> [Письменные задания]
• a. Куда, по словам отрывка, летом 1941 года эвакуировали писателей из Москвы?
• b. Верните часть отрывка слово в слово: начните с места, где стоят слова «Новый этап... Конечно, я», и остановитесь после слов «покончила с собой...».
• c. Объясните по отрывку, почему Чистополь в нем назван известным местом.

> [Исходный отрывок]
- 152 -

Глава 13

 

СНОВА ЭТАП

 

Новый этап... Конечно, я не мог не думать о том, куда попаду. Вариантов было несколько. В то время в Советском Союзе существовало не так уж много мест, куда могли попасть политические заключенные: Пермские лагеря и лагеря Мордовские. А также Чистопольская тюрьма в Татарии, на Каме. Известное место: летом 1941 года в Чистополь были эвакуированы из Москвы писатели, здесь Марина Цветаева пыталась устроиться хоть на какую-нибудь работу, хоть судомойкой в Литфондовскую столовую (ее так и не взяли). У нее есть стихи, посвященные этому городку. И рядом, в Елабуге, она покончила с собой...

> [Исходные данные]

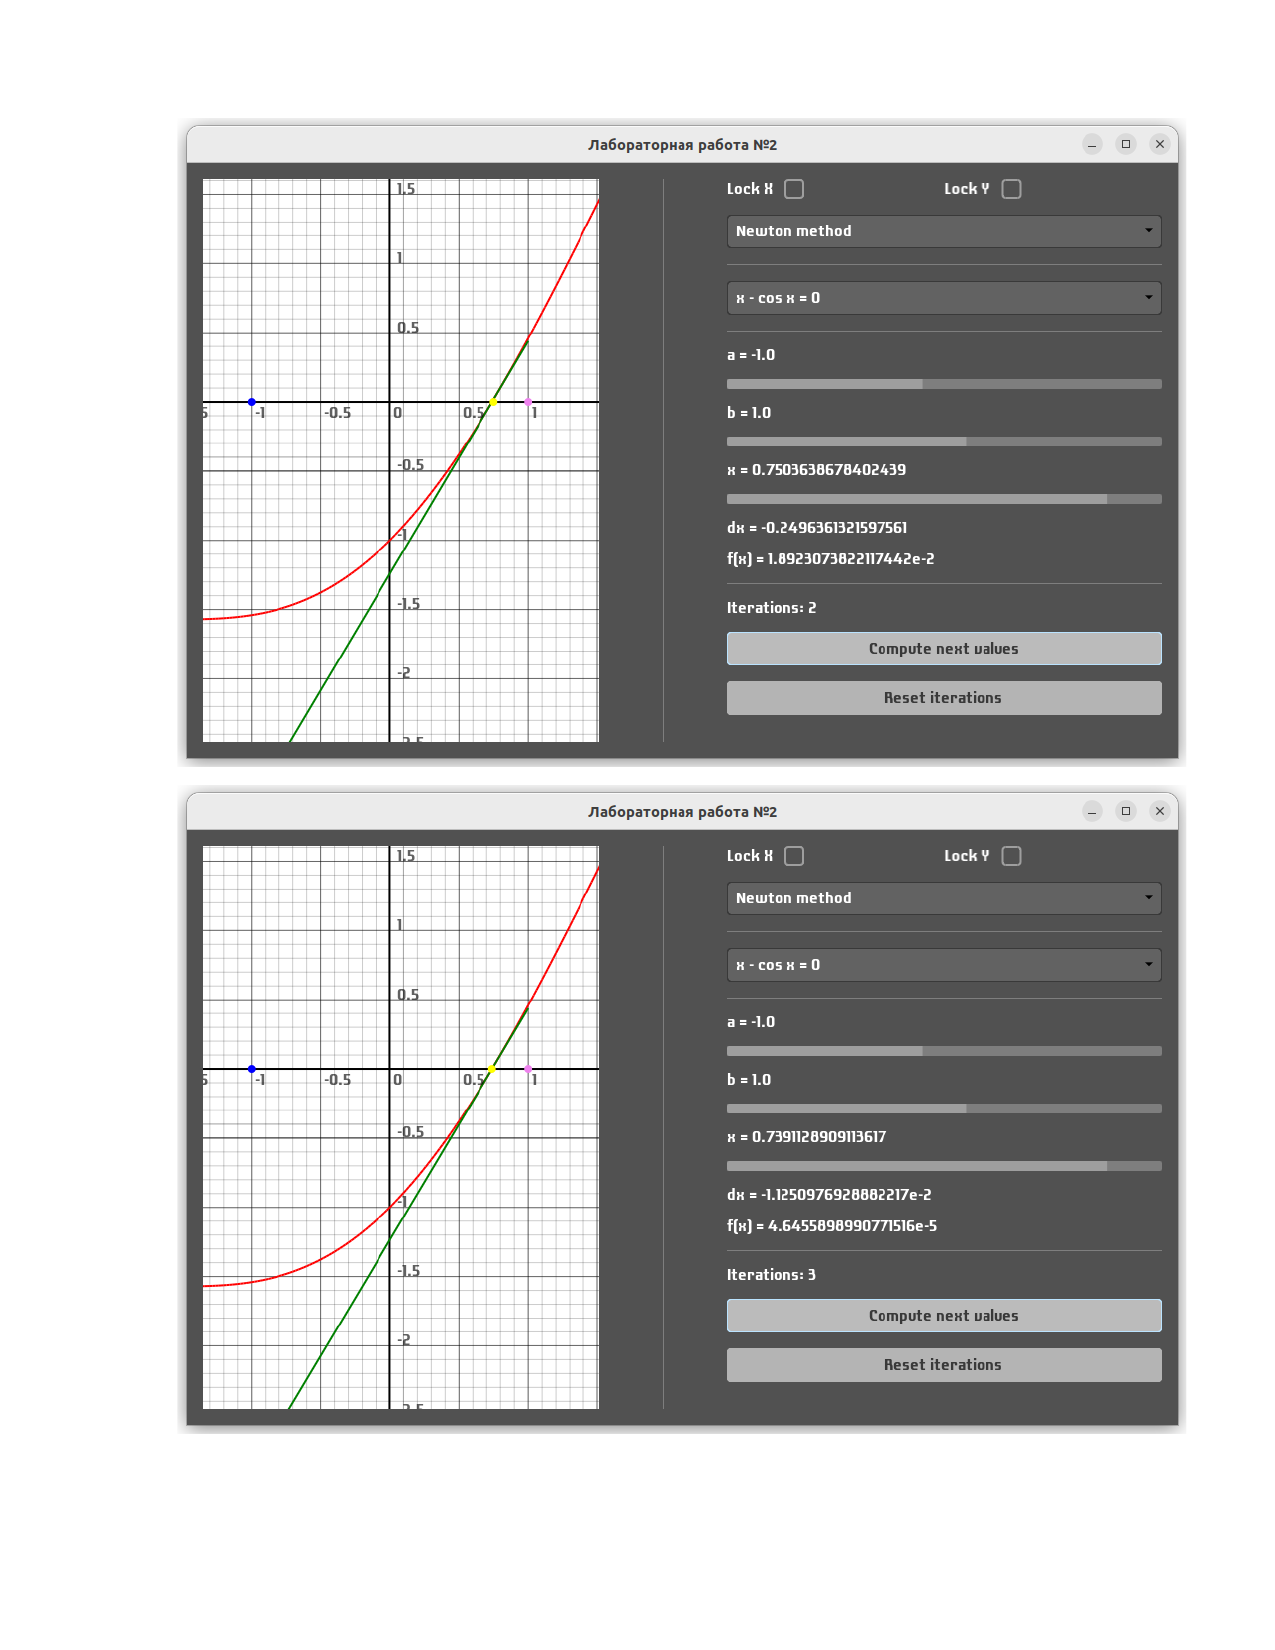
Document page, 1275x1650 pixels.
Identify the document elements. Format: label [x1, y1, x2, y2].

picture [177, 118, 1187, 767]
picture [177, 785, 1187, 1434]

> [Полные ответы]
• a. В Чистополь.

• b.
Новый этап... Конечно, я не мог не думать о том, куда попаду. Вариантов было несколько. В то время в Советском Союзе существовало не так уж много мест, куда могли попасть политические заключенные: Пермские лагеря и лагеря Мордовские. А также Чистопольская тюрьма в Татарии, на Каме. Известное место: летом 1941 года в Чистополь были эвакуированы из Москвы писатели, здесь Марина Цветаева пыталась устроиться хоть на какую-нибудь работу, хоть судомойкой в Литфондовскую столовую (ее так и не взяли). У нее есть стихи, посвященные этому городку. И рядом, в Елабуге, она покончила с собой...

• c. Летом 1941 года туда из Москвы эвакуировали писателей. Там же Марина Цветаева пыталась устроиться хоть на какую-нибудь работу, хоть судомойкой в Литфондовскую столовую.